• [Your assignment]:
Output the records below in full, word for word; pictures do not belong in it.

• [Source data]:

* * * *

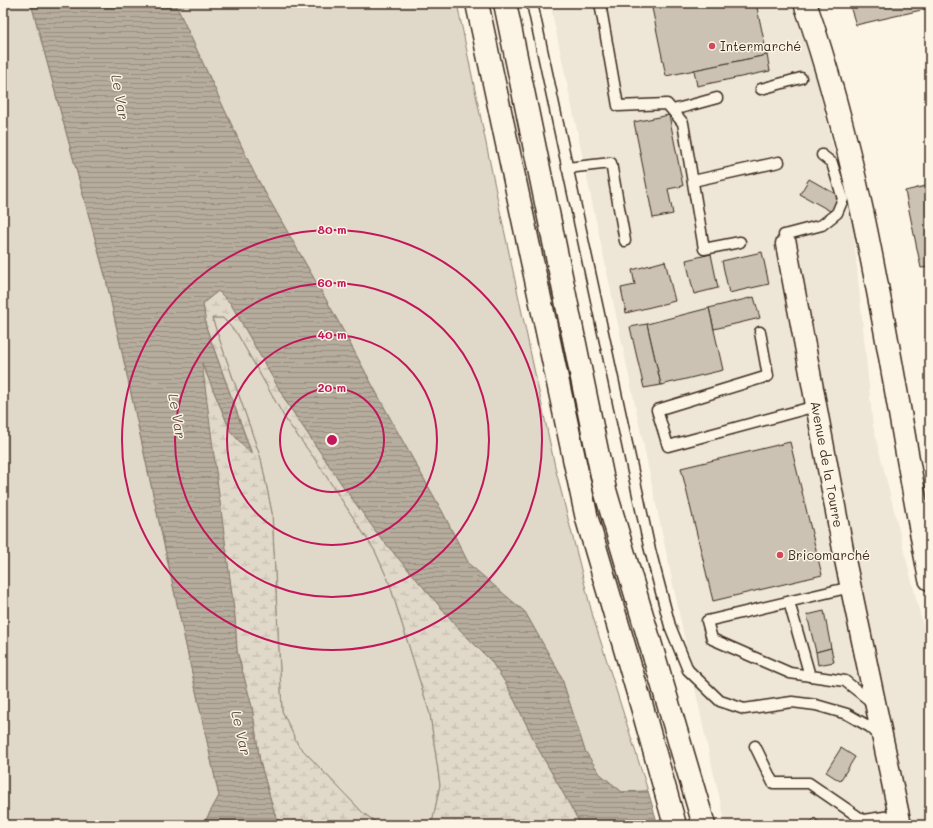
<svg xmlns="http://www.w3.org/2000/svg" width="933" height="828" font-family="Mali,sans-serif">
  <style>
    .built { fill: #eee6d6 }
    .grass { fill: #e0d8c8; stroke: #8e8173 }
    .wetland { fill: url(#wetland-marsh); stroke: #8e8173 }
    .water { fill: url(#water-rules); stroke: #85796b }
    .building { fill: #ccc2b3; stroke: #3b2a1e }
    .lines { fill: none; stroke-linecap: round; stroke-linejoin: round }
    .service-casing { stroke: #3b2a1e; stroke-width: 13 }
    .minor-casing { stroke: #3b2a1e; stroke-width: 23 }
    .trunk-casing { stroke: #3b2a1e; stroke-width: 25 }
    .service { stroke: #fcf5e5; stroke-width: 10 }
    .minor { stroke: #fcf5e5; stroke-width: 20 }
    .trunk { stroke: #fcf5e5; stroke-width: 22 }
    .ring { fill: none; stroke: #c2185b; stroke-width: 2 }
    .poi-dot { fill: #d1495b; stroke: #fcf5e5; stroke-width: 1.5 }
    .labels { text-anchor: middle; stroke-width: 3; stroke-linejoin: round; paint-order: stroke }
    .poi-label { font-size: 13px; fill: #3b2a1e; stroke: #fcf5e5; text-anchor: start }
    .street-label { font-size: 13px; fill: #3b2a1e; stroke: #fcf5e5 }
    .water-label { font-size: 14px; font-style: italic; fill: #605144; stroke: #fcf5e5 }
    .centre { fill: #c2185b; stroke: #fcf5e5; stroke-width: 2 }
    .ring-label { font-size: 12px; text-anchor: middle; font-weight: bold; fill: #c2185b; stroke: #fcf5e5; stroke-width: 3; stroke-linejoin: round; paint-order: stroke }
  </style>
  <defs>
    <pattern id="wetland-marsh" width="20" height="14" patternUnits="userSpaceOnUse"><rect width="20" height="14" fill="#e0d8c8"/><path d="M1 5h8M5 5V1M11 12h8M15 12V8" fill="none" stroke="#c1baab"/></pattern>
    <pattern id="water-rules" width="6" height="5" patternUnits="userSpaceOnUse"><rect width="6" height="5" fill="#b7ad9e"/><path d="M0 2.5h6" fill="none" stroke="#968d80"/></pattern>
  </defs>
  <rect width="100%" height="100%" fill="#fcf5e5"/>
  <filter id="ink" filterUnits="userSpaceOnUse"><feTurbulence type="fractalNoise" baseFrequency=".025" numOctaves="2"/><feDisplacementMap in="SourceGraphic" scale="8" xChannelSelector="R" yChannelSelector="G"/><feConvolveMatrix kernelMatrix="1 2 1 2 8 2 1 2 1" color-interpolation-filters="sRGB"/></filter>
  <g filter="url(#ink)">
    <polygon class="built" points="550,3 791,3 813,65 853,230 873,426 930,654 930,825 726,825 707,745"/>
    <g class="grass">
      <polygon points="3,3 31,3 106,279 219,796 203,825 3,825"/>
      <polygon points="175,3 457,3 499,206 556,471 593,617 648,791 622,792 600,774 585,751 561,676 525,612 469,565 442,511 397,431 333,312 254,173"/>
      <polygon points="212,318 223,318 238,335 286,420 317,462 375,551 389,582 430,714 440,785 433,819 428,825 380,825 363,813 298,745 282,711 272,513 261,459"/>
    </g>
    <polygon class="wetland" points="218,291 231,304 287,403 343,486 380,537 462,632 491,661 507,685 539,750 581,825 428,825 433,819 440,785 430,714 389,582 375,551 317,462 286,420 238,335 223,318 212,318 261,459 272,513 282,711 298,745 363,813 380,825 282,825 275,815 260,762 252,707 237,651 235,618 201,361 231,432 252,454 206,327 203,303"/>
    <polygon class="water" points="31,3 175,3 254,173 333,312 397,431 442,511 469,564 525,612 561,676 585,751 600,774 622,792 648,791 658,825 581,825 539,750 507,685 491,661 462,632 380,537 343,486 287,403 231,304 218,291 203,303 206,327 252,455 231,432 202,363 235,618 237,651 252,707 260,762 275,815 282,825 203,825 219,796 106,279"/>
    <g class="building">
      <polygon points="651,3 756,3 767,55 666,76"/>
      <polygon points="849,3 930,3 930,8 856,25"/>
      <polygon points="767,55 770,71 697,86 694,70"/>
      <polygon points="669,115 683,186 668,189 673,214 653,218 634,122"/>
      <polygon points="809,179 841,197 832,212 800,194"/>
      <polygon points="930,185 930,267 921,268 905,191"/>
      <polygon points="762,252 769,284 729,293 722,261"/>
      <polygon points="711,254 718,288 694,294 686,260"/>
      <polygon points="665,261 675,301 626,313 621,288 635,285 632,270"/>
      <polygon points="754,297 760,318 714,329 709,308"/>
      <polygon points="709,308 723,370 661,385 647,324"/>
      <polygon points="647,324 661,385 644,388 630,327"/>
      <polygon points="790,442 822,575 713,601 681,468"/>
      <polygon points="824,611 831,648 816,652 807,615"/>
      <polygon points="831,648 834,662 818,665 816,652"/>
      <polygon points="841,748 855,757 840,781 826,772"/>
      <polygon points="815,818 821,825 808,825"/>
    </g>
    <g class="lines">
      <g class="service-casing">
        <g id="service">
          <polyline points="532,3 649,546 670,626 688,670 720,701 744,709 792,702 816,705 847,714 870,727 880,736"/>
          <polyline points="600,3 618,106 667,104 683,123 704,249 740,242"/>
          <polyline points="761,89 801,78"/>
          <polyline points="673,110 717,98"/>
          <polyline points="567,168 611,163 625,241"/>
          <polyline points="693,181 779,162"/>
          <polyline points="784,235 822,225 837,213 843,199 832,163 822,155"/>
          <polyline points="760,332 768,376 657,410 668,446 816,406"/>
          <polyline points="851,587 707,621 712,639 790,673 845,681 873,703"/>
          <polyline points="789,602 810,676"/>
          <polyline points="755,746 773,783 809,783 863,820"/>
          <polyline points="865,825 863,820 898,815"/>
        </g>
      </g>
      <g class="minor-casing">
        <g id="minor">
          <path id="s1" d="M786 244 845 560 901 825"/>
        </g>
      </g>
      <g class="trunk-casing">
        <g id="trunk">
          <polyline points="477,3 587,519 642,707 675,825"/>
          <polyline points="505,3 605,490 704,825"/>
          <path d="M805 3C870 189 892 386 930 579"/>
        </g>
      </g>
      <use href="#service" class="service"/>
      <use href="#minor" class="minor"/>
      <use href="#trunk" class="trunk"/>
    </g>
  </g>
  <g class="ring">
    <circle cx="332" cy="440" r="52"/>
    <circle cx="332" cy="440" r="105"/>
    <circle cx="332" cy="440" r="157"/>
    <circle cx="332" cy="440" r="210"/>
  </g>
  <g class="poi-dot">
    <circle cx="712" cy="46" r="4"/>
    <circle cx="780" cy="555" r="4"/>
  </g>
  <g class="labels">
    <g class="poi-label">
      <text x="720" y="51">Intermarché</text>
      <text x="788" y="560">Bricomarché</text>
    </g>
    <g class="street-label">
      <text dy="5" stroke="none"><textPath href="#s1" startOffset="224">Avenue de la Tourre</textPath></text>
    </g>
    <g class="water-label">
      <text transform="translate(120 97) rotate(80)" y="5">Le Var</text>
      <text transform="translate(177 416) rotate(80)" y="5">Le Var</text>
      <text transform="translate(241 733) rotate(77)" y="5">Le Var</text>
    </g>
  </g>
  <circle cx="332" cy="440" r="6" class="centre"/>
  <g class="ring-label">
    <text x="332" y="234">80 m</text>
    <text x="332" y="287">60 m</text>
    <text x="332" y="339">40 m</text>
    <text x="332" y="392">20 m</text>
  </g>
  <rect width="933" height="828" fill="none" stroke="#fcf5e5" stroke-width="16"/>
  <rect x="8" y="8" width="917" height="812" fill="none" stroke="#3b2a1e" stroke-width="1.5" filter="url(#ink)"/>
</svg>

* * * *

• [Your solution]:
<svg xmlns="http://www.w3.org/2000/svg" width="933" height="828" font-family="Mali,sans-serif">
  <style>
    .built { fill: #eee6d6 }
    .grass { fill: #e0d8c8; stroke: #8e8173 }
    .wetland { fill: url(#wetland-marsh); stroke: #8e8173 }
    .water { fill: url(#water-rules); stroke: #85796b }
    .building { fill: #ccc2b3; stroke: #3b2a1e }
    .lines { fill: none; stroke-linecap: round; stroke-linejoin: round }
    .service-casing { stroke: #3b2a1e; stroke-width: 13 }
    .minor-casing { stroke: #3b2a1e; stroke-width: 23 }
    .trunk-casing { stroke: #3b2a1e; stroke-width: 25 }
    .service { stroke: #fcf5e5; stroke-width: 10 }
    .minor { stroke: #fcf5e5; stroke-width: 20 }
    .trunk { stroke: #fcf5e5; stroke-width: 22 }
    .ring { fill: none; stroke: #c2185b; stroke-width: 2 }
    .poi-dot { fill: #d1495b; stroke: #fcf5e5; stroke-width: 1.5 }
    .labels { text-anchor: middle; stroke-width: 3; stroke-linejoin: round; paint-order: stroke }
    .poi-label { font-size: 13px; fill: #3b2a1e; stroke: #fcf5e5; text-anchor: start }
    .street-label { font-size: 13px; fill: #3b2a1e; stroke: #fcf5e5 }
    .water-label { font-size: 14px; font-style: italic; fill: #605144; stroke: #fcf5e5 }
    .centre { fill: #c2185b; stroke: #fcf5e5; stroke-width: 2 }
    .ring-label { font-size: 12px; text-anchor: middle; font-weight: bold; fill: #c2185b; stroke: #fcf5e5; stroke-width: 3; stroke-linejoin: round; paint-order: stroke }
  </style>
  <defs>
    <pattern id="wetland-marsh" width="20" height="14" patternUnits="userSpaceOnUse"><rect width="20" height="14" fill="#e0d8c8"/><path d="M1 5h8M5 5V1M11 12h8M15 12V8" fill="none" stroke="#c1baab"/></pattern>
    <pattern id="water-rules" width="6" height="5" patternUnits="userSpaceOnUse"><rect width="6" height="5" fill="#b7ad9e"/><path d="M0 2.5h6" fill="none" stroke="#968d80"/></pattern>
  </defs>
  <rect width="100%" height="100%" fill="#fcf5e5"/>
  <filter id="ink" filterUnits="userSpaceOnUse"><feTurbulence type="fractalNoise" baseFrequency=".025" numOctaves="2"/><feDisplacementMap in="SourceGraphic" scale="8" xChannelSelector="R" yChannelSelector="G"/><feConvolveMatrix kernelMatrix="1 2 1 2 8 2 1 2 1" color-interpolation-filters="sRGB"/></filter>
  <g filter="url(#ink)">
    <polygon class="built" points="550,3 791,3 813,65 853,230 873,426 930,654 930,825 726,825 707,745"/>
    <g class="grass">
      <polygon points="3,3 31,3 106,279 219,796 203,825 3,825"/>
      <polygon points="175,3 457,3 499,206 556,471 593,617 648,791 622,792 600,774 585,751 561,676 525,612 469,565 442,511 397,431 333,312 254,173"/>
      <polygon points="212,318 223,318 238,335 286,420 317,462 375,551 389,582 430,714 440,785 433,819 428,825 380,825 363,813 298,745 282,711 272,513 261,459"/>
    </g>
    <polygon class="wetland" points="218,291 231,304 287,403 343,486 380,537 462,632 491,661 507,685 539,750 581,825 428,825 433,819 440,785 430,714 389,582 375,551 317,462 286,420 238,335 223,318 212,318 261,459 272,513 282,711 298,745 363,813 380,825 282,825 275,815 260,762 252,707 237,651 235,618 201,361 231,432 252,454 206,327 203,303"/>
    <polygon class="water" points="31,3 175,3 254,173 333,312 397,431 442,511 469,564 525,612 561,676 585,751 600,774 622,792 648,791 658,825 581,825 539,750 507,685 491,661 462,632 380,537 343,486 287,403 231,304 218,291 203,303 206,327 252,455 231,432 202,363 235,618 237,651 252,707 260,762 275,815 282,825 203,825 219,796 106,279"/>
    <g class="building">
      <polygon points="651,3 756,3 767,55 666,76"/>
      <polygon points="849,3 930,3 930,8 856,25"/>
      <polygon points="767,55 770,71 697,86 694,70"/>
      <polygon points="669,115 683,186 668,189 673,214 653,218 634,122"/>
      <polygon points="809,179 841,197 832,212 800,194"/>
      <polygon points="930,185 930,267 921,268 905,191"/>
      <polygon points="762,252 769,284 729,293 722,261"/>
      <polygon points="711,254 718,288 694,294 686,260"/>
      <polygon points="665,261 675,301 626,313 621,288 635,285 632,270"/>
      <polygon points="754,297 760,318 714,329 709,308"/>
      <polygon points="709,308 723,370 661,385 647,324"/>
      <polygon points="647,324 661,385 644,388 630,327"/>
      <polygon points="790,442 822,575 713,601 681,468"/>
      <polygon points="824,611 831,648 816,652 807,615"/>
      <polygon points="831,648 834,662 818,665 816,652"/>
      <polygon points="841,748 855,757 840,781 826,772"/>
      <polygon points="815,818 821,825 808,825"/>
    </g>
    <g class="lines">
      <g class="service-casing">
        <g id="service">
          <polyline points="532,3 649,546 670,626 688,670 720,701 744,709 792,702 816,705 847,714 870,727 880,736"/>
          <polyline points="600,3 618,106 667,104 683,123 704,249 740,242"/>
          <polyline points="761,89 801,78"/>
          <polyline points="673,110 717,98"/>
          <polyline points="567,168 611,163 625,241"/>
          <polyline points="693,181 779,162"/>
          <polyline points="784,235 822,225 837,213 843,199 832,163 822,155"/>
          <polyline points="760,332 768,376 657,410 668,446 816,406"/>
          <polyline points="851,587 707,621 712,639 790,673 845,681 873,703"/>
          <polyline points="789,602 810,676"/>
          <polyline points="755,746 773,783 809,783 863,820"/>
          <polyline points="865,825 863,820 898,815"/>
        </g>
      </g>
      <g class="minor-casing">
        <g id="minor">
          <path id="s1" d="M786 244 845 560 901 825"/>
        </g>
      </g>
      <g class="trunk-casing">
        <g id="trunk">
          <polyline points="477,3 587,519 642,707 675,825"/>
          <polyline points="505,3 605,490 704,825"/>
          <path d="M805 3C870 189 892 386 930 579"/>
        </g>
      </g>
      <use href="#service" class="service"/>
      <use href="#minor" class="minor"/>
      <use href="#trunk" class="trunk"/>
    </g>
  </g>
  <g class="ring">
    <circle cx="332" cy="440" r="52"/>
    <circle cx="332" cy="440" r="105"/>
    <circle cx="332" cy="440" r="157"/>
    <circle cx="332" cy="440" r="210"/>
  </g>
  <g class="poi-dot">
    <circle cx="712" cy="46" r="4"/>
    <circle cx="780" cy="555" r="4"/>
  </g>
  <g class="labels">
    <g class="poi-label">
      <text x="720" y="51">Intermarché</text>
      <text x="788" y="560">Bricomarché</text>
    </g>
    <g class="street-label">
      <text dy="5" stroke="none"><textPath href="#s1" startOffset="224">Avenue de la Tourre</textPath></text>
    </g>
    <g class="water-label">
      <text transform="translate(120 97) rotate(80)" y="5">Le Var</text>
      <text transform="translate(177 416) rotate(80)" y="5">Le Var</text>
      <text transform="translate(241 733) rotate(77)" y="5">Le Var</text>
    </g>
  </g>
  <circle cx="332" cy="440" r="6" class="centre"/>
  <g class="ring-label">
    <text x="332" y="234">80 m</text>
    <text x="332" y="287">60 m</text>
    <text x="332" y="339">40 m</text>
    <text x="332" y="392">20 m</text>
  </g>
  <rect width="933" height="828" fill="none" stroke="#fcf5e5" stroke-width="16"/>
  <rect x="8" y="8" width="917" height="812" fill="none" stroke="#3b2a1e" stroke-width="1.5" filter="url(#ink)"/>
</svg>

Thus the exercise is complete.